How Visa Used Waze To Drive Awareness During — And Beyond — The Rio Olympics
Visa aimed to raise brand awareness in the Rio market by delivering Olympic-themed 'Zero-speed' Takeovers to drivers when they were at a complete stop.
August’s Rio Olympics may seem like a distant memory to spectators and viewers, but to brands and the tech marketing companies working with them, the insights are just coming in.
Driving navigation app Waze provided several examples of how it tied its global marketing reach to its broad Olympics-focused marketing programs both in the US and in Rio during the games.
While it can be difficult to tie a brand’s fortunes to such an intensely viewed event — in essence, advertisers are practically competing for the same spectators’ limited attention — Waze showed how it could command interest without interrupting the main event among the 1 million visitors.
Since use of the Waze app spiked between midnight and 5am, the Google-owned company was able to demonstrate its resonance with consumers leading an active nightlife throughout the festivities — and at least for those moments, no one was distracted by the athletic competitions.
Credit card provider Visa took advantage of driving navigation app Waze’s Olympics marketing programs in Rio to increase brand awareness in the Brazilian city by delivering Olympic-themed Zero-speed Takeovers to drivers when they were at a complete stop.
In general, when major events like the Olympics take place, Waze becomes even more important to helping drivers through their traffic and purchase decisions, a Waze rep told GeoMarketing. In fact, Waze’s data from the Rio Olympics shows that among the most trafficked destinations in Brazil, four categories are related to businesses: airports, restaurants, hotels, and retail.
Visa ensured their payment option was top of mind for drivers throughout the festivities as they went about their day — Waze now acts as the provider of the best route to your destination and the digital billboard people see along the way.

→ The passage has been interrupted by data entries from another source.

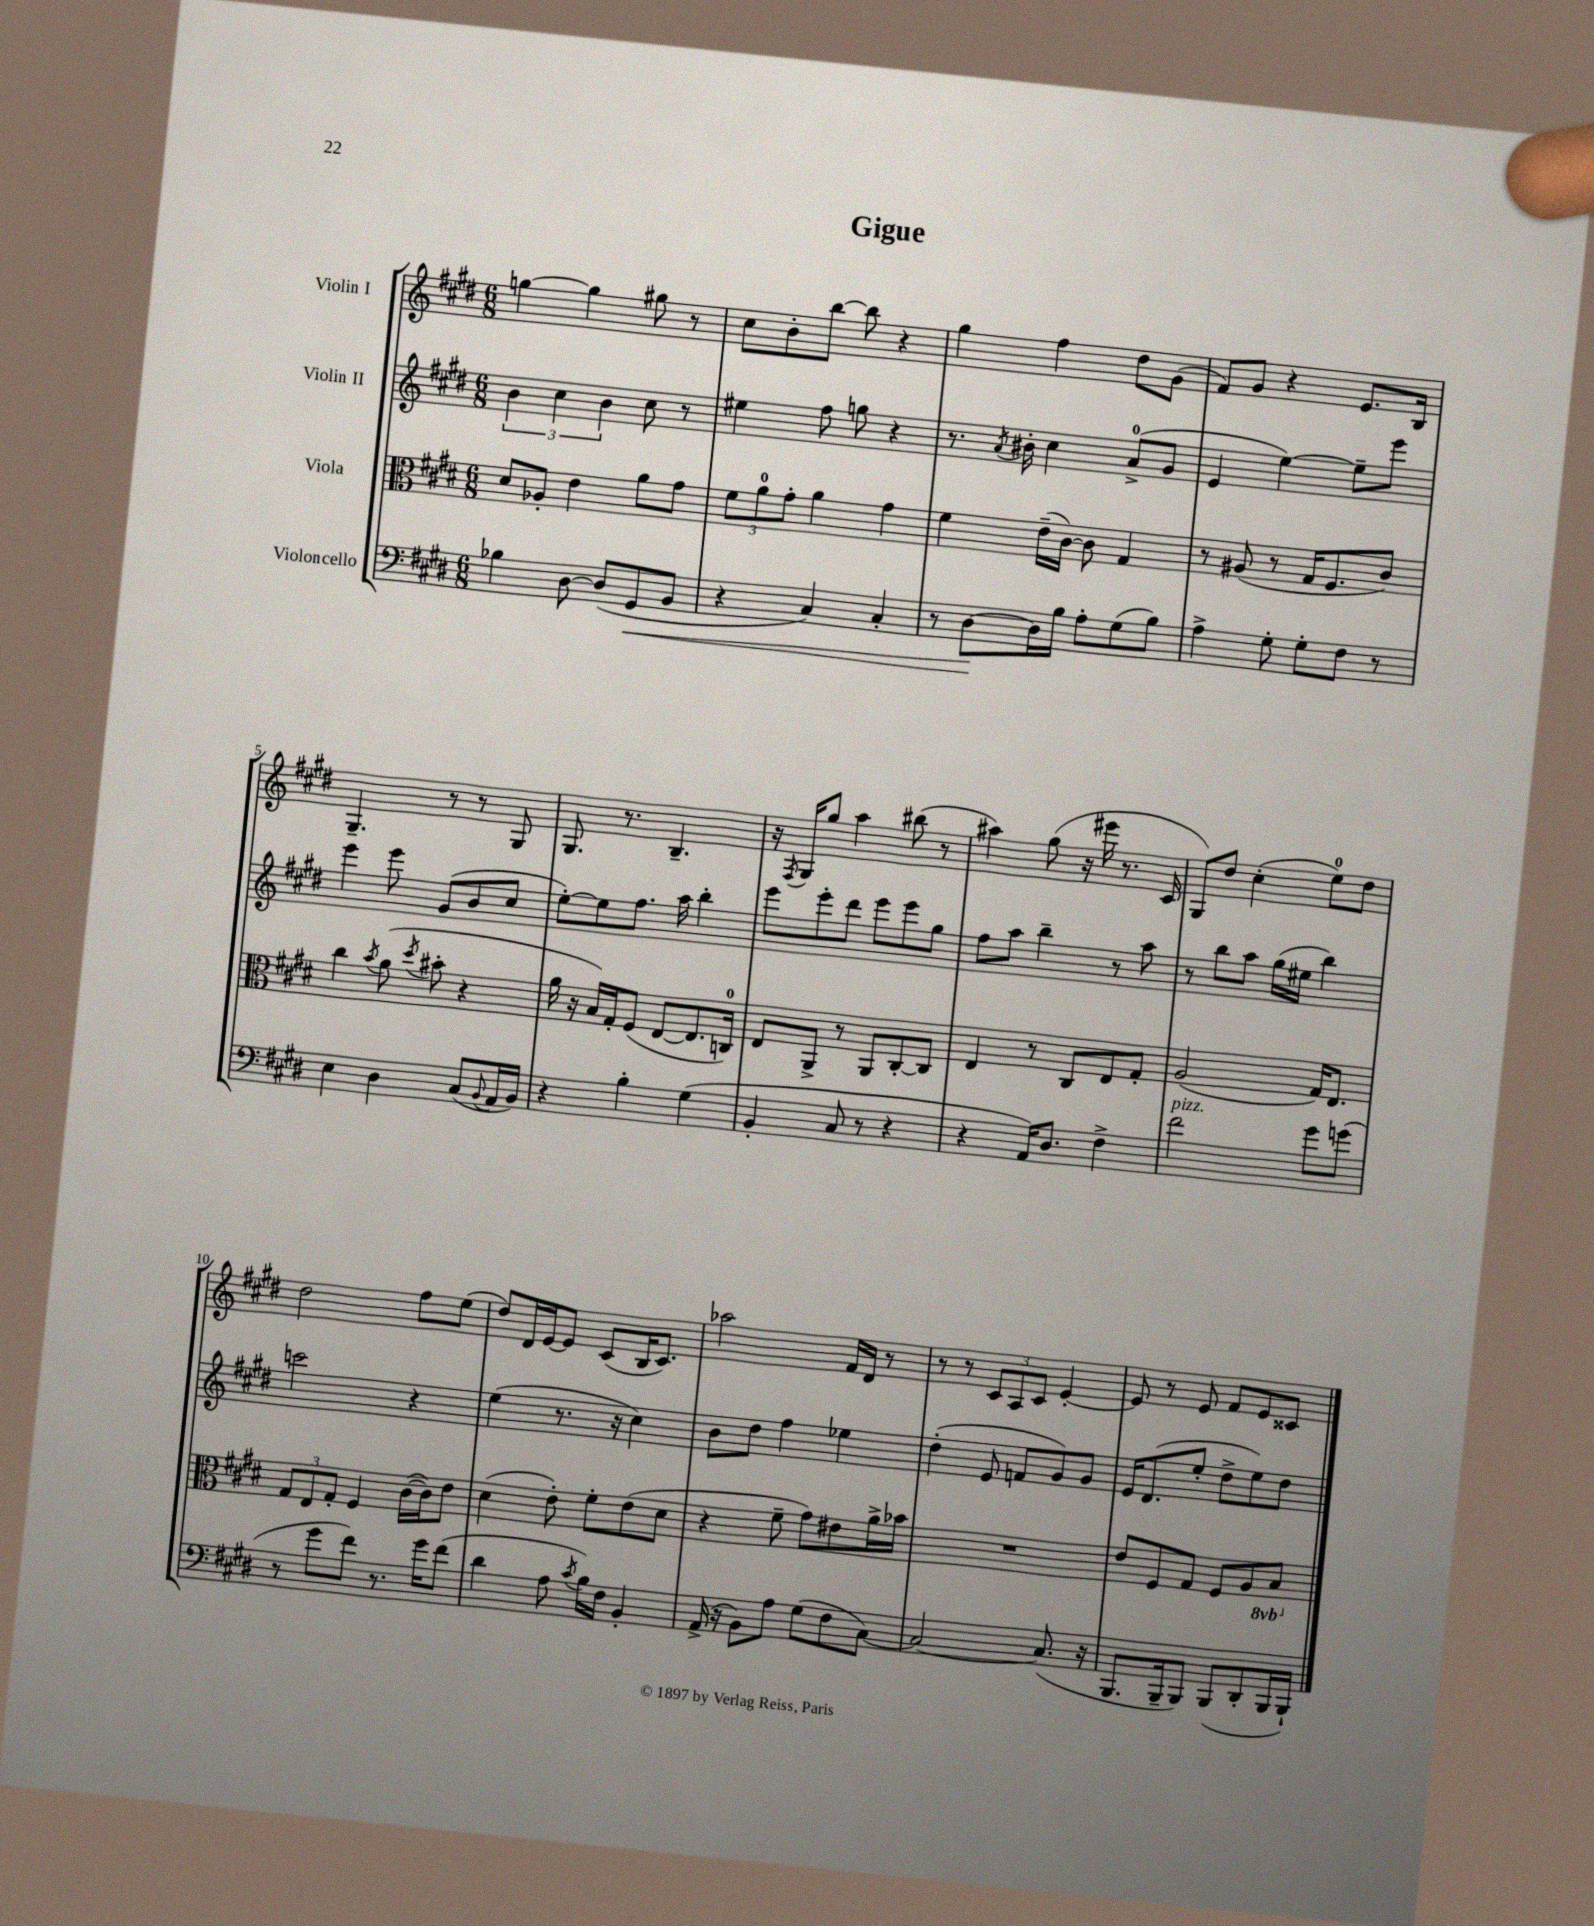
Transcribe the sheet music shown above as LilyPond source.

\header { title = "Gigue" }
<<
\new StaffGroup <<
\new Staff = "s0" \with { instrumentName = "Violin I" } {
    \clef treble \key e \major \numericTimeSignature \time 6/8
    g''4~ g''4 gis''8 r8 |
    cis''8 b'8-. b''8~ b''8 r4 |
    gis''4 fis''4 dis''8 gis'8( |
    fis'8) gis'8 r4 e'8. b16 |
    gis4.-- r8 r8 gis8 |
    gis8. r8. b4.-- |
    r16 \acciaccatura { fis8 } gis16 gis''8 a''4 bis''8( r8 |
    ais''4) gis''8( r16 eis'''16 r8. cis'16 |
    gis8) dis''8 cis''4-.( e''8-0) dis''8 |
    dis''2 fis''8 e''8( |
    dis''8) dis'16 e'16~ e'8 cis'8( b16 cis'8.) |
    aes''2 fis'16 dis'16 r8 |
    r8 r8 \tuplet 3/2 { cis'8 a8 cis'8 } e'4~-. |
    e'8 r8 e'8 fis'8 e'8 cisis'8 \bar "|." |
}
\new Staff = "s1" \with { instrumentName = "Violin II" } {
    \clef treble \key e \major \numericTimeSignature \time 6/8
    \tuplet 3/2 { b'4 cis''4 b'4 } cis''8 r8 |
    eis''4 fis''8 g''8 r4 |
    r8. \acciaccatura { a'8 } bis'16-. cis''4 a'8-0->( gis'8 |
    e'4 e''4~) e''8-- e'''8 |
    e'''4 e'''8 gis'8( b'8 cis''8 |
    e''8~-.) e''8 fis''8. a''16 b''4-. |
    e'''8 e'''8-. dis'''8 e'''8 e'''8 gis''8 |
    fis''8 a''8 b''4-- r8 a''8 |
    r8 b''8 a''8 gis''16( eis''16 b''4) |
    c'''2 r4 |
    e''4( r8. r16 cis''4) |
    b'8 dis''8 fis''4 ees''4 |
    dis''4-.( e'8 f'8 gis'8) gis'8 |
    e'16 dis'8.( e''8-. dis''8-> e''8) dis''8 \bar "|." |
}
\new Staff = "s2" \with { instrumentName = "Viola" } {
    \clef alto \key e \major \numericTimeSignature \time 6/8 \set Staff.ottavationMarkups = #ottavation-simple-ordinals
    dis'8 aes8-. e'4 a'8 gis'8 |
    \tuplet 3/2 { fis'8 a'8-0 gis'8-. } a'4 gis'4 |
    fis'4 e'16--( cis'16~) cis'8 gis4 |
    r8 ais8( r8 gis16 fis8. cis'8) |
    cis''4 \acciaccatura { b'8 } a'8( \acciaccatura { dis''8 } bis'8-. r4 |
    a'16 r16 b16) gis16-. fis8( e8~ e8. c16-0) |
    e8 a,8-> r8 a,8 cis8~-. cis8 |
    e4 r8 cis8 e8 gis8-. |
    a2( gis16) e8. |
    \tuplet 3/2 { gis8 e8 gis8-. } fis4 cis'16~( cis'16) e'8 |
    dis'4( e'8-.) fis'8-. e'8( dis'8 |
    r4 fis'8-- gis'8) eis'8 a'16-> bes'16 |
    R2. |
    e'8 fis8 gis8 fis8 a8 \ottava #-1 b,8 \ottava #0 \bar "|." |
}
\new Staff = "s3" \with { instrumentName = "Violoncello" } {
    \clef bass \key e \major \numericTimeSignature \time 6/8
    bes4 dis8~ dis8( gis,8\< b,8 |
    r4 cis4) cis4-. |
    r8 dis8~\! dis16 b16 a8-. gis8( b8) |
    a4-> gis8-. gis8-. fis8 r8 |
    e4 dis4 cis8( \appoggiatura { b,8 } a,16 b,16) |
    r4 b4-. gis4( |
    b,4-. cis8 r8 r4 |
    r4 a,16) dis8. fis4-> |
    fis'2^\markup { \italic "pizz." } gis'8 g'8( |
    r8 gis'8 fis'8) r8. gis'16 fis'8( |
    dis'4 a8 \acciaccatura { cis'8 } b16) fis16 b,4-. |
    a,16->( r16 b,8) a8 gis8( fis8 cis8~) |
    cis2~ cis8.( r16 |
    b,,8. b,,16-- b,,8) b,,8( dis,8-. b,,16 b,,16-!) \bar "|." |
}
>>
>>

“Advertisers and marketers want to be a part of major events to drive brand awareness, but many end up lost in the clutter of campaigns,” said Jordan Grossman, Waze’s head of North America Sales. “With Waze, we continue to help brands use the context of a drive to connect with users in real time, enhancing our users’ overall driving experience by providing brands with the opportunity to connect in an authentic way. Brands can also benefit from the driving behavior insights we garnered during the Games to inform strategy on future major traffic event campaigns such as the Super Bowl.”
The impact on Visa’s marketing was not limited to Rio residents. As Waze noted, among international visitors, Americans had the highest number of navigations in Rio during August, at 51 percent (Portugal trailed in second place at 4.4 percent and France had 4.1 percent).
It’s important to note that Waze is not just focused on getting people from one point to another quickly. Apart from other mapping and navigation platforms, Waze is also a social media app, and the sharing that its 65 million global users do is vastly different from the marketing on Facebook, Instagram, Twitter, or Pinterest.
“Social app adoption is not limited to sharing and consuming content—many apps designed for utility now include social and sharing opportunities,” Ana Sofia Reis and Flavia Rosario write on Waze’s blog, The Compass, in their wider overview of the app’s marketing work during Rio.